Value equality

Remi Forax forax at univ-mlv.fr
Wed May 18 22:52:18 UTC 2016


Even without talking about optimizations,
LIFE for a value type is not correct because CE may not be included in EQ.

value class Foo {
  int value;

  public boolean equals(Foo foo) {
    return value & 0xFF == foo.value & 0xFF;
  }
}

here, if CE do a bitwise comparaison, the semantics of LIFE is not the semantics of EQ.

Rémi

----- Mail original -----
> De: "John Rose" <john.r.rose at oracle.com>
> À: "Brian Goetz" <Brian.Goetz at oracle.com>
> Cc: valhalla-spec-experts at openjdk.java.net
> Envoyé: Jeudi 19 Mai 2016 00:11:12
> Objet: Re: Value equality
> 
> On May 18, 2016, at 7:57 AM, Brian Goetz <Brian.Goetz at Oracle.COM> wrote:
> > 
> > [1] John points out that if == is CE, then (a==b||a.equals(b)) will
> > redundantly load the fields on failed ==.  But, many equals
> > implementations start with "a==b" as a short-circuiting optimization,
> > which means "a==b" will be a common (pure) subexpression in the resulting
> > expansion (and for values, methods are monomorphic and will get inlined
> > more frequently), so the two checks can be collapsed.
> 
> Proposed acronym:  Call the explicit legacy idiom for equality "LIFE".  This
> is "a==b||a.equals(b)", maybe with a null (or NaN?) check.  Semantically it
> is CE||OE.

Source data:
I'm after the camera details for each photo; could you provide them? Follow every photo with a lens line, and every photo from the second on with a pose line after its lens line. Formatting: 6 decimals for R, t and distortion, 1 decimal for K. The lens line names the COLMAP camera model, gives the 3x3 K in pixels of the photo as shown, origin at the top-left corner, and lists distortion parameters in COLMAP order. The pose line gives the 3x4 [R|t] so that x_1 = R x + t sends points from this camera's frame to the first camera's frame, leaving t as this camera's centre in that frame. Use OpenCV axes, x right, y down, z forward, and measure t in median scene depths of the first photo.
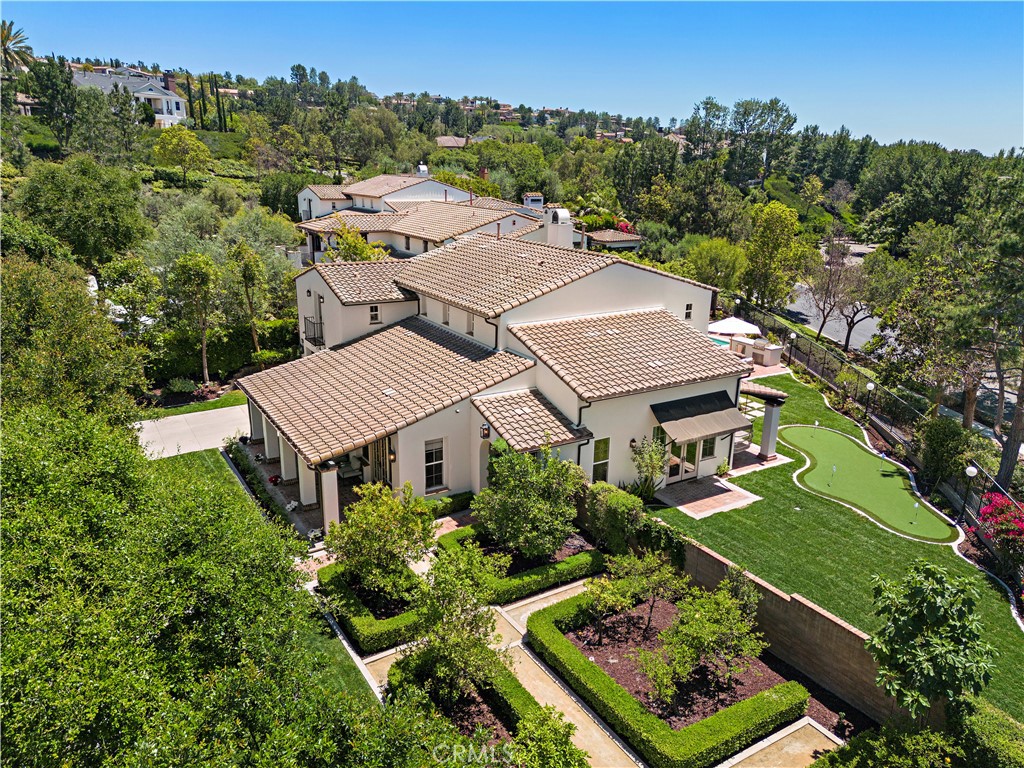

Problem statement: Continue the value-equality post from its final line, carrying on the quoted message it ends with. The listing comes from a separate source unrelated to the value-equality thread.

Answer to the exercise:
> 
> The question of optimization is worth expanding on.  In a nutshell, pure
> control flow test like a.f=ACMP=b.f are often collapsible.  (The dominating
> test makes the later test go away, or in other words, the dominated test can
> rise upward to merge into the dominating test.)  But, even pure tests cannot
> be sunk past exception-producing code.  If a sub-operation of OE can produce
> an exception, it cannot be reordered with a previous CE sub-operation.
> Unfortunately, exceptions provide a semantic "window" into order of
> operations; this is one of the major difficulties with Java optimization.
> 
> For example:
> 
> if (a.someTag != b.someTag)  return NOT_EQUAL;  //CE, first pass
> if (!a.equals(b))  return NOT_EQUAL; //OE, second pass
> return IS_EQUAL;
> 
> If the heavy comparison somehow includes a repetition of the "someTag"
> comparison, that latter comparison can be removed as a dominating test.
> 
> But, if the heavy comparison can throw an exception (or make any side
> effect), then the "someTag" comparison cannot be moved *down* into or past
> the equals method.
> 
> The net of this is that the writer of the equals method has, in general, no
> control over the first pass of the equals algorithm, even after
> optimization.  The code might get some spot benefits from removal of
> explicit tests in the OE pass if they are already covered (dominated) by the
> CE pass.  If the code *omits* the equivalent of a CE test (e.g., an ACMP
> comparison) for some reason, the CE test is extra work.  Not much extra
> work, but it could cause extra fills or spills as the JIT works to provide a
> first-pass access to a component that will be needed, again, in a second
> pass after arbitrary intermediate labor.
> 
> So a mandatory LIFE sentence (couldn't resist that), if op== is CE (that's
> P1), means some loss of performance control around equals methods.
> 
> By comparison, if op== is OE (that's P2), there is no need to explicitly call
> CE; the .equals method does the exact job, and the coder has control.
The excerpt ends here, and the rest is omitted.